Data to examine section start

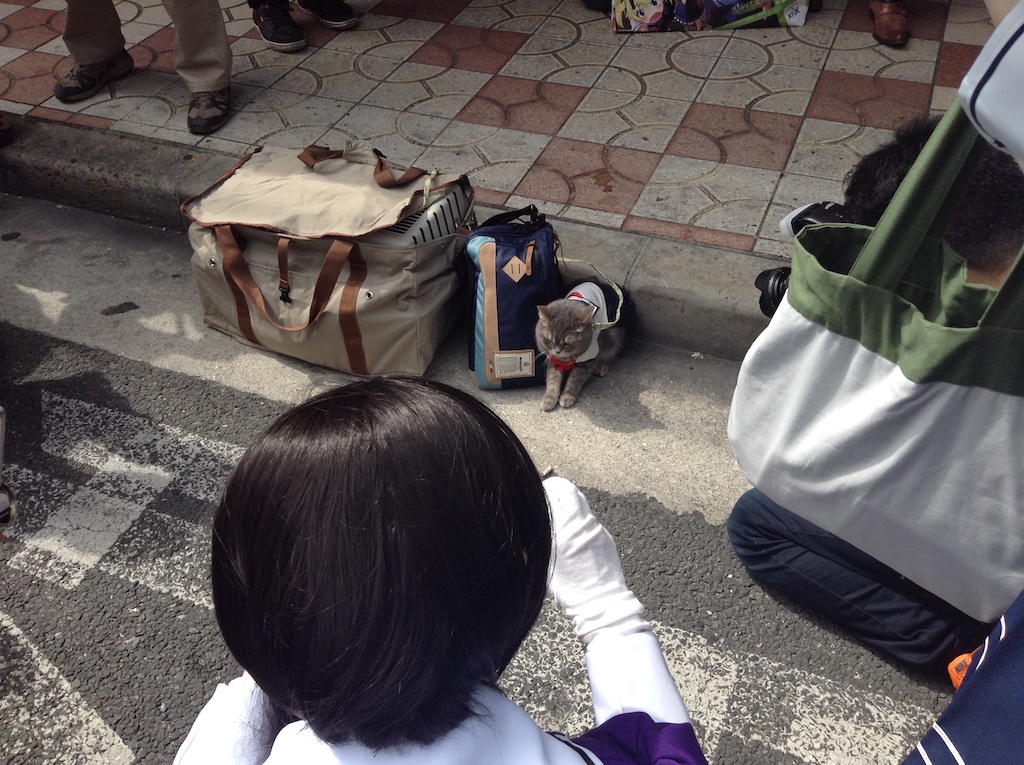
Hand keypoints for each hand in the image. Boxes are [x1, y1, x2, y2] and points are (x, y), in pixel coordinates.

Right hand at [545, 476, 647, 643]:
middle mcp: (578, 526)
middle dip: (556, 486)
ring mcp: (594, 528)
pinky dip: (578, 514)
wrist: (600, 602)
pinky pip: (588, 516)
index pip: (550, 497)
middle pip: (567, 490)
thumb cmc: (569, 589)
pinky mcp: (604, 534)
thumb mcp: (547, 562)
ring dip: (568, 498)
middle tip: (548, 490)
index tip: (536, 492)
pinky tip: (572, 526)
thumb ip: (543, 538)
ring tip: (559, 506)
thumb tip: (534, 520)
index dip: (542, 490)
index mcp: (561, 533)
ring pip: (580, 501)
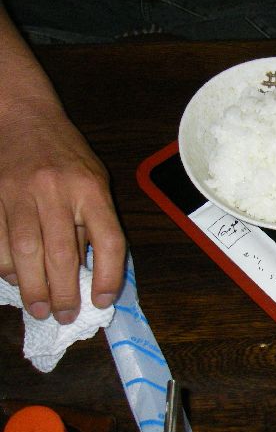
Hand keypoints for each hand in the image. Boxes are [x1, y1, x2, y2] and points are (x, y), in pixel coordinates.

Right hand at [0, 100, 125, 323]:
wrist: (21, 115)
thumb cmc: (64, 153)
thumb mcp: (93, 179)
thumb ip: (92, 220)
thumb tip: (90, 271)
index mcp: (91, 188)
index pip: (109, 240)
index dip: (110, 276)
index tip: (104, 300)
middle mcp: (57, 191)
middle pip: (63, 252)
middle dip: (65, 292)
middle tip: (64, 316)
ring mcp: (20, 192)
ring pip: (25, 251)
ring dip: (32, 287)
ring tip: (39, 309)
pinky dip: (4, 265)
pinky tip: (13, 279)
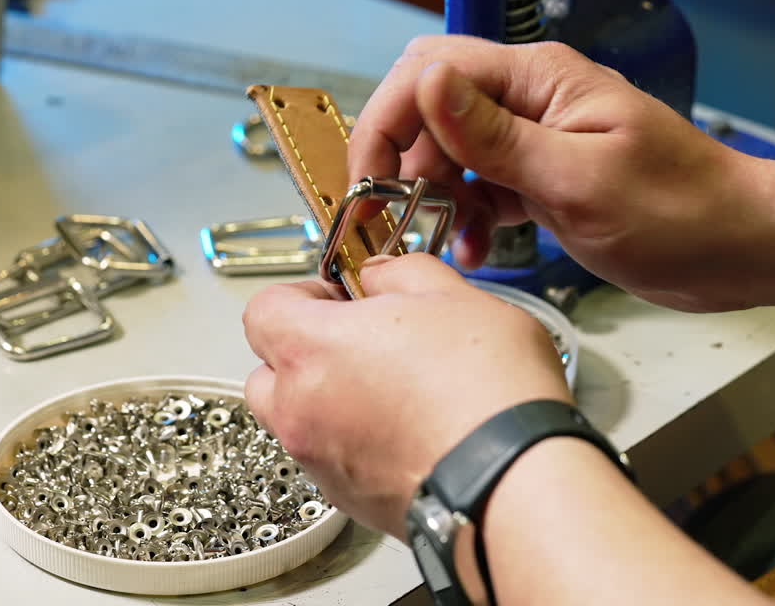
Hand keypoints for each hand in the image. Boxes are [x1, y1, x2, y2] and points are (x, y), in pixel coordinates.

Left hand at [241, 254, 569, 538]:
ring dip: (329, 400)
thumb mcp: (452, 295)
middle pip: (268, 372)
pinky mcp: (350, 502)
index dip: (300, 295)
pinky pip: (334, 461)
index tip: (339, 295)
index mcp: (311, 348)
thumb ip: (400, 272)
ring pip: (299, 421)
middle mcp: (300, 410)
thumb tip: (382, 276)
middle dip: (306, 352)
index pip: (262, 309)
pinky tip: (410, 430)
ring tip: (393, 389)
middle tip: (363, 340)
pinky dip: (356, 444)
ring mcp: (321, 462)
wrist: (512, 481)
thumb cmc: (485, 392)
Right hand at [350, 35, 774, 311]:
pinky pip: (479, 184)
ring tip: (436, 241)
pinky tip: (471, 248)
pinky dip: (464, 216)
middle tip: (392, 216)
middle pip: (429, 108)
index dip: (387, 124)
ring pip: (449, 149)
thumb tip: (426, 83)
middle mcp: (531, 99)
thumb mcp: (579, 180)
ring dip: (431, 195)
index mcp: (540, 79)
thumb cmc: (682, 213)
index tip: (369, 182)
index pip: (430, 72)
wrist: (739, 249)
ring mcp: (535, 138)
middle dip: (400, 160)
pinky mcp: (542, 176)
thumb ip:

Data to examine section end

[Exercise objective]
Pictures in the records above are not copied; print everything else exactly.

[Task result]
Hand keypoints for each hand in the image. Boxes are [x1, y1, x2, y2] and points are (x, y), in pixel coordinates.

Right hand at [545, 476, 647, 643]:
middle mcp: (578, 526)
middle dip: (556, 486)
ring mcp: (594, 528)
pinky dip: (578, 514)
wrist: (600, 602)
pinky pip: (588, 516)
index pip: (550, 497)
middle pip: (567, 490)
thumb cmc: (569, 589)
pinky mcp: (604, 534)
thumb mcp: (547, 562)
ring dip: (568, 498)
middle tip: (548, 490)
index tip: (536, 492)
pinky tip: (572, 526)
thumb ip: (543, 538)
ring tip: (559, 506)
thumb tip: (534, 520)
index dip: (542, 490)
index mcp: (561, 533)
ring pip: (580, 501)
Hand keypoints for each hand in the image. Boxes are [x1, y1, x2, y2] and points are (x, y), in pixel coordinates.

Right hand at [0, 100, 125, 323]:
wrist: (21, 115)
thumb cmc: (64, 153)
thumb mcp: (93, 179)
thumb ip: (92, 220)
thumb tip: (90, 271)
index mcp: (91, 188)
index pip: (109, 240)
index dip: (110, 276)
index tip: (104, 300)
middle mcp: (57, 191)
middle pip: (63, 252)
middle dip: (65, 292)
middle tip: (64, 316)
ring mcp: (20, 192)
ring pip: (25, 251)
ring dip: (32, 287)
ring tip: (39, 309)
pinky dip: (4, 265)
pinky tip: (13, 279)
Hand keypoints for each hand in the image. Boxes are [x1, y1, x2, y2] and points are (x, y), in pixel coordinates.

Left hand at [241, 254, 569, 538]:
ring dip: (329, 400)
thumb mcp: (452, 295)
middle pip: (268, 372)
pinky mcp: (350, 502)
index dip: (300, 295)
pinky pip: (334, 461)
index tip: (339, 295)
index mcp: (311, 348)
thumb ip: (400, 272)
ring pip: (299, 421)
middle mcp: (300, 410)
thumb tip: (382, 276)
middle dip: (306, 352)
index pip: (262, 309)
pinky tip: (410, 430)
ring tip: (393, 389)
middle tip: (363, 340)
pinky dip: (356, 444)
ring mcp: (321, 462)
wrist: (512, 481)
thumb cmc: (485, 392)
Right hand at [350, 35, 774, 311]:
pinky pip: (479, 184)
ring tip: (436, 241)
pinky tip: (471, 248)
pinky dip: (464, 216)
middle tip: (392, 216)
middle pip: (429, 108)
index dip: (387, 124)
ring pip: (449, 149)
thumb tip: (426, 83)
middle mcp: (531, 99)
thumb mcp: (579, 180)
ring dip: (431, 195)
index mcp: (540, 79)
thumb cmc: (682, 213)
index tip: (369, 182)
index pip: (430, 72)
wrist: (739, 249)
ring mcp: (535, 138)
middle dip: (400, 160)
pinky mcp: (542, 176)
thumb ip:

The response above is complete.